Records to process:
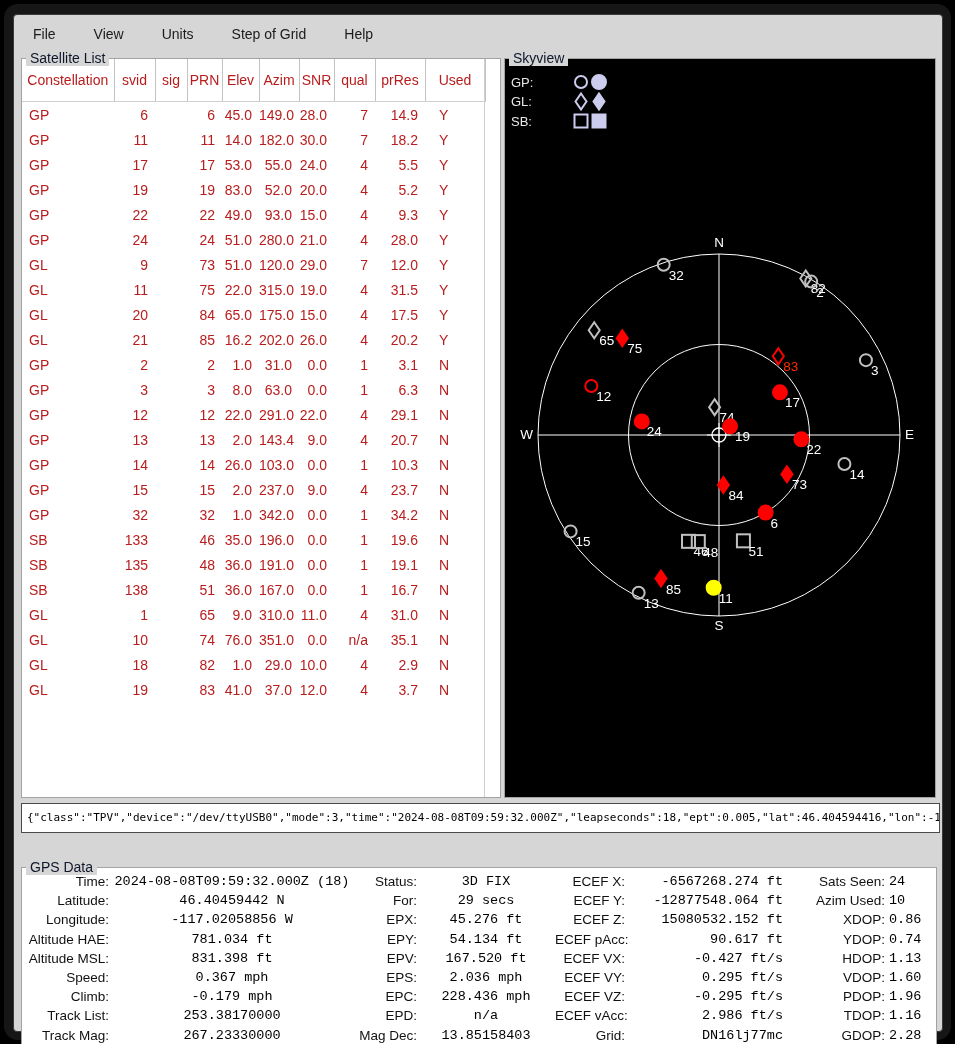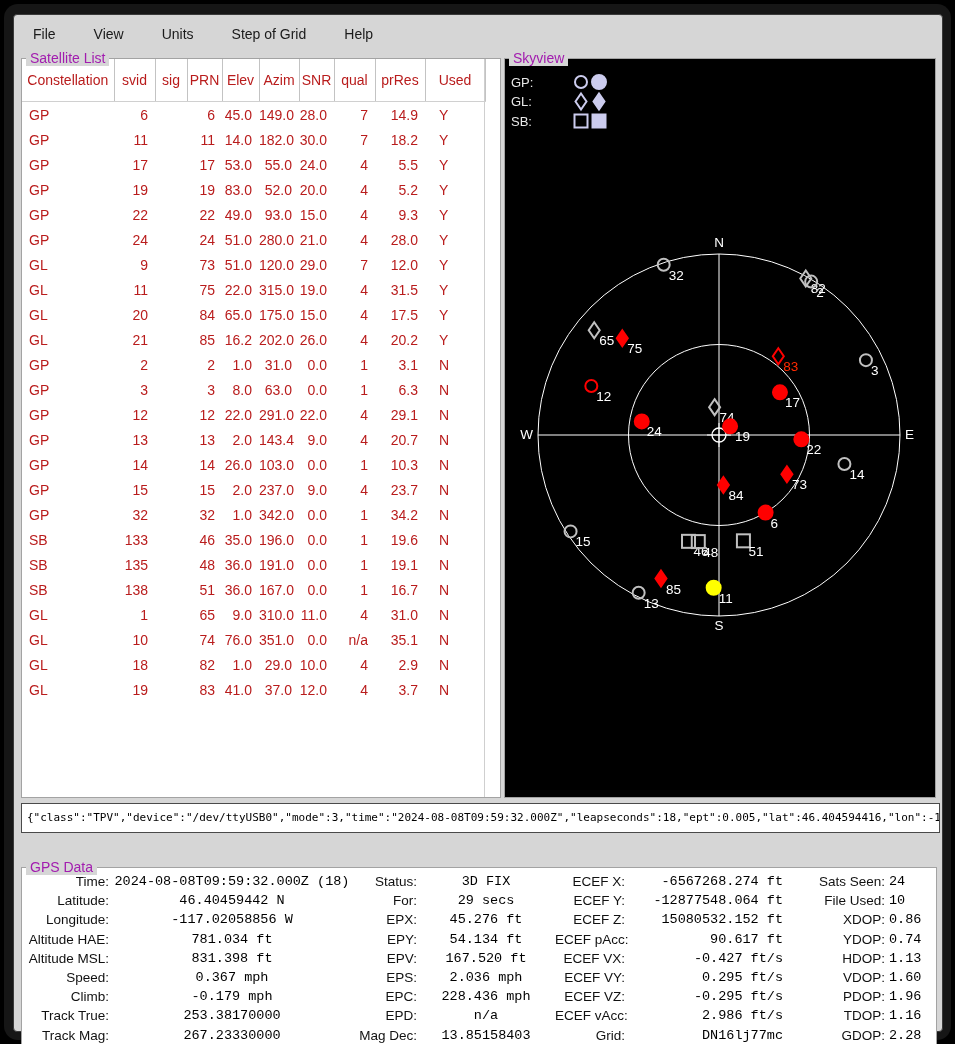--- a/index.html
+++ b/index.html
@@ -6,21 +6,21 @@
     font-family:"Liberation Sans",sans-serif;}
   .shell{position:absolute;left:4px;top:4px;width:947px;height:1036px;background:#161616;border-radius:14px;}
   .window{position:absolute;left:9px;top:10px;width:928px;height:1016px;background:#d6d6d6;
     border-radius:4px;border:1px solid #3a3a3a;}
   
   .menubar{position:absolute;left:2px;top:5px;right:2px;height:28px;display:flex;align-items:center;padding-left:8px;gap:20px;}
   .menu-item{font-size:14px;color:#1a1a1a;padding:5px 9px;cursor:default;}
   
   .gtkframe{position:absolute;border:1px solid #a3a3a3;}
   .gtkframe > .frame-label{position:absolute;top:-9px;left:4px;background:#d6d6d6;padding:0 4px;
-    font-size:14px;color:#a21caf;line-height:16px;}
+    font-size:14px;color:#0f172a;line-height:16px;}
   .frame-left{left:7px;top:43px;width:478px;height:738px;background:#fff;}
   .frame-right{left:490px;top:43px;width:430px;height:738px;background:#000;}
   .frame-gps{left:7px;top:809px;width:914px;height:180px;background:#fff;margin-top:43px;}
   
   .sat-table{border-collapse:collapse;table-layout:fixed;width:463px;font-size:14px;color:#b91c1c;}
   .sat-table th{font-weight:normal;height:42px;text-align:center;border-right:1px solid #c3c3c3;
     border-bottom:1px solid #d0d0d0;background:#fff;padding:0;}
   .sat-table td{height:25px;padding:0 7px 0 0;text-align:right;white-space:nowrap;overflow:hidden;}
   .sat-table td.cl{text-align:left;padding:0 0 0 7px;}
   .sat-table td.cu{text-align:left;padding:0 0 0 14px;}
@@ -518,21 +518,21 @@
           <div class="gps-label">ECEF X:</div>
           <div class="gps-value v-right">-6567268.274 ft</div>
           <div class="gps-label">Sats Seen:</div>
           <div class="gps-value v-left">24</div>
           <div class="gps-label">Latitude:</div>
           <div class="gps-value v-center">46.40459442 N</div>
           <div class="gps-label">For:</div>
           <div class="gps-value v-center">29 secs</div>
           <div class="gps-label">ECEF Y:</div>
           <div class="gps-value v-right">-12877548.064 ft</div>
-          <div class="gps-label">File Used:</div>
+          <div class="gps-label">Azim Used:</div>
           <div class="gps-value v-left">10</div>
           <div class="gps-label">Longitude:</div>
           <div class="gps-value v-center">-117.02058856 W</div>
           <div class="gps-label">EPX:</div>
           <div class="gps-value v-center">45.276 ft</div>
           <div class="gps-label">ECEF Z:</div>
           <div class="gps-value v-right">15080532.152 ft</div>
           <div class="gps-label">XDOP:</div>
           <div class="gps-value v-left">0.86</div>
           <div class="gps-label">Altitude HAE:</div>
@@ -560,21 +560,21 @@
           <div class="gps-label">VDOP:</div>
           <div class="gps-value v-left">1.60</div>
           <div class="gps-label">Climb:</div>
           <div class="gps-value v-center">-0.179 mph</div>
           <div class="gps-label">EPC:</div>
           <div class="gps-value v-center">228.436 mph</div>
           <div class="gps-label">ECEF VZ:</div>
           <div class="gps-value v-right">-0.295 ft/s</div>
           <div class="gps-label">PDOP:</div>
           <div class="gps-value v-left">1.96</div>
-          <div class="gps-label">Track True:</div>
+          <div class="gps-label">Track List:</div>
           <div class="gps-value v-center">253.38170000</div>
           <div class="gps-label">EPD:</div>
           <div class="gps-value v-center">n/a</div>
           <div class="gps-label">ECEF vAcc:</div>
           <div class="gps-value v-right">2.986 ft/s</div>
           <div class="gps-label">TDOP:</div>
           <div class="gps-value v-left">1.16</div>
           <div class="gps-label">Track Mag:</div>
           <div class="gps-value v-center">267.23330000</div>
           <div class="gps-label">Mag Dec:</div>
* * *
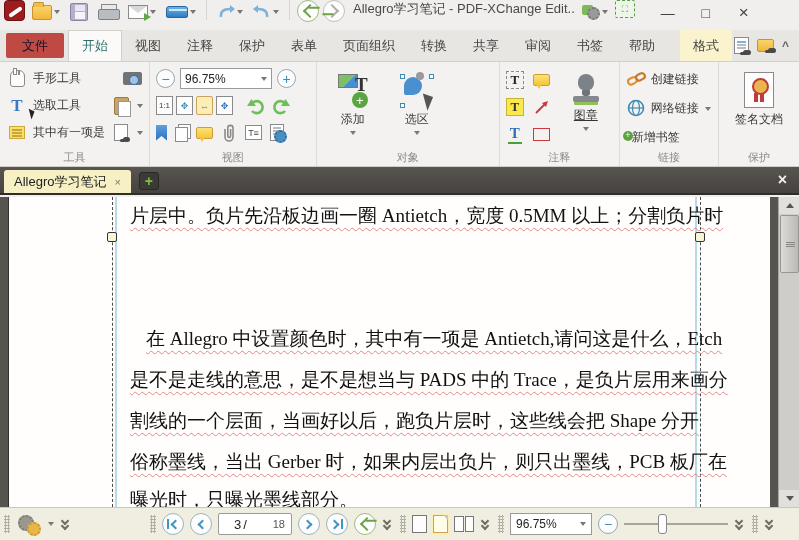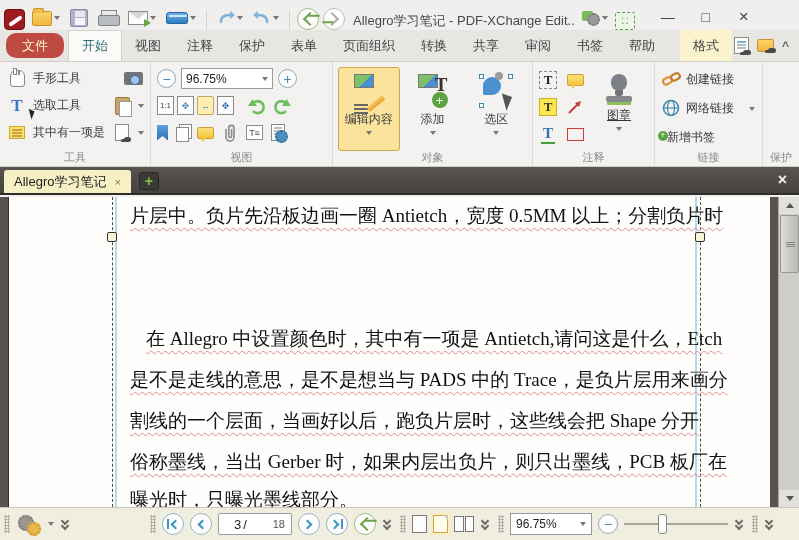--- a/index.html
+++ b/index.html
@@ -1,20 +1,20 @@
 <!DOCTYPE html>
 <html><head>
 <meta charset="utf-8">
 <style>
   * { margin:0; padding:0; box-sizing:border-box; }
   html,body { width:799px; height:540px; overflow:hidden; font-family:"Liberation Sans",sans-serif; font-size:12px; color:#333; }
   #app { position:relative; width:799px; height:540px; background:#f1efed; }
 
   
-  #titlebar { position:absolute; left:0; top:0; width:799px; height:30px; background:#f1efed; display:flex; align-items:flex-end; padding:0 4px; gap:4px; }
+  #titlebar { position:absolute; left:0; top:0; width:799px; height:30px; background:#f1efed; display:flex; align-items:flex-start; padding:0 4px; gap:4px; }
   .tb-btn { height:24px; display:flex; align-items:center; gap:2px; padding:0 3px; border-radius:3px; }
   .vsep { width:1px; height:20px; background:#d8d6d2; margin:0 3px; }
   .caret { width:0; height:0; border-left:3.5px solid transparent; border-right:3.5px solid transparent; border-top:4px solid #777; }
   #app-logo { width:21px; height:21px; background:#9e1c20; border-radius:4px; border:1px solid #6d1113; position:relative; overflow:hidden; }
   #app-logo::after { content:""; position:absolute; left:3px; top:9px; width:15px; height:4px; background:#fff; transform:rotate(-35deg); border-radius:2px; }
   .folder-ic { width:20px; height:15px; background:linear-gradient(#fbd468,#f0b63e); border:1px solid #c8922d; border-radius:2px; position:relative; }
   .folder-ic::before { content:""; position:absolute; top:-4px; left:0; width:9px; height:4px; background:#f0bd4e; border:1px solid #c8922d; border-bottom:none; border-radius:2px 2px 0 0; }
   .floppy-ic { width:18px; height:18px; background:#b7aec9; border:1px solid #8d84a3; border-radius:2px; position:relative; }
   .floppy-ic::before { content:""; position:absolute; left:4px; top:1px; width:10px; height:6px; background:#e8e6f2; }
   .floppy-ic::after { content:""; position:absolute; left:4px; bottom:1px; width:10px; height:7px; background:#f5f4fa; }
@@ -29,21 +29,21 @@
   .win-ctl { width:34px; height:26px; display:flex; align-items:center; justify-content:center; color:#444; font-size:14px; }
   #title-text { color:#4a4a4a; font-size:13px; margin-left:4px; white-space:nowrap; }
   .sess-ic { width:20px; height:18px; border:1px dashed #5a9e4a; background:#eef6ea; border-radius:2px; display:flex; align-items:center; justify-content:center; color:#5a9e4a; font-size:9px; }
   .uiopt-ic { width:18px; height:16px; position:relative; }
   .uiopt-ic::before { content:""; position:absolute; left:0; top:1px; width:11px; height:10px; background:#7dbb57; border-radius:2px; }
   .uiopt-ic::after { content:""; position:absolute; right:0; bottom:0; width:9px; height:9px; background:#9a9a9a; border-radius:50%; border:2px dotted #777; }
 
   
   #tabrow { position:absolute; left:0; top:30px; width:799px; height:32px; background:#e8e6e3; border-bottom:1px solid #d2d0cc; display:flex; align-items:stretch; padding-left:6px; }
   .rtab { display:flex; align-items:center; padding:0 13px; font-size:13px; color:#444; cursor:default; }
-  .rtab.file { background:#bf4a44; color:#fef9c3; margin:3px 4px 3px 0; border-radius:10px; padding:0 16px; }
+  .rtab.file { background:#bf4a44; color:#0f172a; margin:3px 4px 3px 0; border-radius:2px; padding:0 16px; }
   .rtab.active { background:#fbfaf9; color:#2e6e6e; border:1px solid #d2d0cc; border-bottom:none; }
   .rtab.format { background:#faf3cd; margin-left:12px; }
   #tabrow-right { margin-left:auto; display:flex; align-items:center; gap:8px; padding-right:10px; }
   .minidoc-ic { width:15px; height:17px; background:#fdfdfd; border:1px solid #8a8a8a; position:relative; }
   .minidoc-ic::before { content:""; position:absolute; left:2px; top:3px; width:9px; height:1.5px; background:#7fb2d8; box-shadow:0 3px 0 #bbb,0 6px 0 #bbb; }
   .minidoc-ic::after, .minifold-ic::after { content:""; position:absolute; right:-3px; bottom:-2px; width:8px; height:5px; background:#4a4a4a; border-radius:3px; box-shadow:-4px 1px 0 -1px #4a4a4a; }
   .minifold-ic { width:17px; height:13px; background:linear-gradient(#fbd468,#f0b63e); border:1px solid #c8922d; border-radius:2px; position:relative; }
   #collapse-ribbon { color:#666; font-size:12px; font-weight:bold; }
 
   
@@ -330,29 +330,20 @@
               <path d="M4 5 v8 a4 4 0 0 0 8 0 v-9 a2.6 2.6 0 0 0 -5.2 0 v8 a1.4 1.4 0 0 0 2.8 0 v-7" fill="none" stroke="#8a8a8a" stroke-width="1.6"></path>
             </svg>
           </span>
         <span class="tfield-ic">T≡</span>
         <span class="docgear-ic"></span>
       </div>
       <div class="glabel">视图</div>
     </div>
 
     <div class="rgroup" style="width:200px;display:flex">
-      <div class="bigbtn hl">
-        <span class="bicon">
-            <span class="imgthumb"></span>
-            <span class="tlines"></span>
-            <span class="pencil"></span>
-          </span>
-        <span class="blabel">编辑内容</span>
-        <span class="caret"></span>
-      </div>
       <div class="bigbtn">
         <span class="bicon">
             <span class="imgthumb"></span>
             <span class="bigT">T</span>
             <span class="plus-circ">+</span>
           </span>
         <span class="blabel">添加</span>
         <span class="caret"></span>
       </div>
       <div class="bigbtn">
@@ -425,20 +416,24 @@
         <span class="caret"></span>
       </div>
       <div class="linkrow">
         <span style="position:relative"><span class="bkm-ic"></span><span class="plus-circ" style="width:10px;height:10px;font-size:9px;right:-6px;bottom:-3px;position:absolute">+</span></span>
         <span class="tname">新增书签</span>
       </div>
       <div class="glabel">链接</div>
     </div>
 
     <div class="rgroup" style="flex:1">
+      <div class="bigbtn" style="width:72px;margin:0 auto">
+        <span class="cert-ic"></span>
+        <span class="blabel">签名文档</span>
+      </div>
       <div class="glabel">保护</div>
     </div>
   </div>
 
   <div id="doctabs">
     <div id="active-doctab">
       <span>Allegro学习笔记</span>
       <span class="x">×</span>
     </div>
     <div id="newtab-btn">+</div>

What you have to do:
The stretch of entries above that starts with the line containing "position:absolute; left:0; top:1px;" and goes on through the line containing "position:absolute; right:0; bottom:0;" is to be transcribed exactly, and no other line is to be transcribed.

Answer box:
   .uiopt-ic::before { content:""; position:absolute; left:0; top:1px; width:11px; height:10px; background:#7dbb57; border-radius:2px; }
   .uiopt-ic::after { content:""; position:absolute; right:0; bottom:0; width:9px; height:9px; background:#9a9a9a; border-radius:50%; border:2px dotted #777; }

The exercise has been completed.